TheAmishBarnstar.com is dedicated in providing customers with the highest quality goods and Amish values that have been passed down for
generations. Our products are made by real local Amish families and a portion of all proceed goes directly towards those families in need.
company was founded in 2005 in the Amish heartland of Ohio. We pride our self on our customer service, quality goods, and hard work.
The barnstar is an Amish tradition handed down from generations.
Barnstars were meant to represent the mark of the builder, but became more frequently used for aesthetic purposes and were added to the building after construction was complete.
Barnstars were used in the United States during the 18th century and
as late as 1870 in Ohio, where their popularity increased
greatly following the Civil War.
Barnstars remain a very popular form of decoration and modern houses
are sometimes decorated with simple, metal, five-pointed stars which the
makers describe as "barn-stars". They are often deliberately distressed or rusted, alluding to the traditional decoration.
The Amish are trained from a
very young age that if a job is worth doing it is a job worth doing right.
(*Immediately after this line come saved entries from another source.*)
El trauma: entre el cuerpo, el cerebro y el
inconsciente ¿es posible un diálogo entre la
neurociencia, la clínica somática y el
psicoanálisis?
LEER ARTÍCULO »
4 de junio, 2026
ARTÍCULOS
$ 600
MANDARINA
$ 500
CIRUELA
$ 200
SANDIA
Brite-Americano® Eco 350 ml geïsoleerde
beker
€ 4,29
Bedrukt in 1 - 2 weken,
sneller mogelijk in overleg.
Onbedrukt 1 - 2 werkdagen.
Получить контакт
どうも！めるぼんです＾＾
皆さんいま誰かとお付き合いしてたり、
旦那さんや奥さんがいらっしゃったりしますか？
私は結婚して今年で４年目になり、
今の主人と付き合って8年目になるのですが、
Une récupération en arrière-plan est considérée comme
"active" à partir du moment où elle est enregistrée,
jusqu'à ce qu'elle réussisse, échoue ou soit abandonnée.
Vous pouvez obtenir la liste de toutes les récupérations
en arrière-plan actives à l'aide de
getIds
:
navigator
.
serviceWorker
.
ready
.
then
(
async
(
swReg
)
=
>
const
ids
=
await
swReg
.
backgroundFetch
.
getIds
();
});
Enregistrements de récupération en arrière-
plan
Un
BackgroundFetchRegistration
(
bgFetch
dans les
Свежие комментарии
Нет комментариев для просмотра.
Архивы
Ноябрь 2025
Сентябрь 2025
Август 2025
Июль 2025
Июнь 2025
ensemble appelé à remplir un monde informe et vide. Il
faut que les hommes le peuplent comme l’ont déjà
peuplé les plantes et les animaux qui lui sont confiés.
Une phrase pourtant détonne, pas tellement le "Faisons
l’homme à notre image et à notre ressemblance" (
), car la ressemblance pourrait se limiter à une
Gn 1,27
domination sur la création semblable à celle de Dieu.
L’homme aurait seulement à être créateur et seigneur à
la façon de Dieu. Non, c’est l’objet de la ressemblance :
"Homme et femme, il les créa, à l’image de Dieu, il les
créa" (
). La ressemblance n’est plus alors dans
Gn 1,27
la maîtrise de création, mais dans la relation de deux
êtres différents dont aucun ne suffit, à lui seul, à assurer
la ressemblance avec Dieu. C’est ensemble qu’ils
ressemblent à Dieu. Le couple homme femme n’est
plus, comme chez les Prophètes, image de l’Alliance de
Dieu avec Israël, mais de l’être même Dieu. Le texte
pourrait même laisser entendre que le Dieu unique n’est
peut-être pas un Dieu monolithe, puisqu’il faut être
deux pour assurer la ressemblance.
That instilled value is what makes their products so special. The Amish
live a very simple life with minimal furnishings in their homes. It
goes without saying that there are no refrigerators, televisions, computers,
radios, electricity, telephones, fans, etc. What took me by surprise was
finding there are no pictures, doilies, what-knots, or even couches inside
their homes! An Amish home is furnished with wooden
beds, handmade quilts, basic dressers, a kitchen table with
a few hardwood chairs, and wooden floors without even a throw
rug. The families within this area are carried in a black buggy
type carriage, which is pulled by horses. It is not unusual to
see a young boy around the age of 9, controlling a team of horses
pulling him around a field on a wagon or buckboard. These wagons
have wooden wheels with large spokes or thick steel wheels.
The wagon wheels have to be sturdy in order to carry logs to the sawmill
or hay to the barn. The Old Order Amish do not use rubber
on their wheels; many of the hubs are made of wood, sarvin
hubs, flush hubs, or other types of hubs that have been used for
centuries. A metal band (steel tire rim) actually rolls on
the roadway. The wheels are a lot like the western wheels shown
on the covered wagons except a little bit more narrow.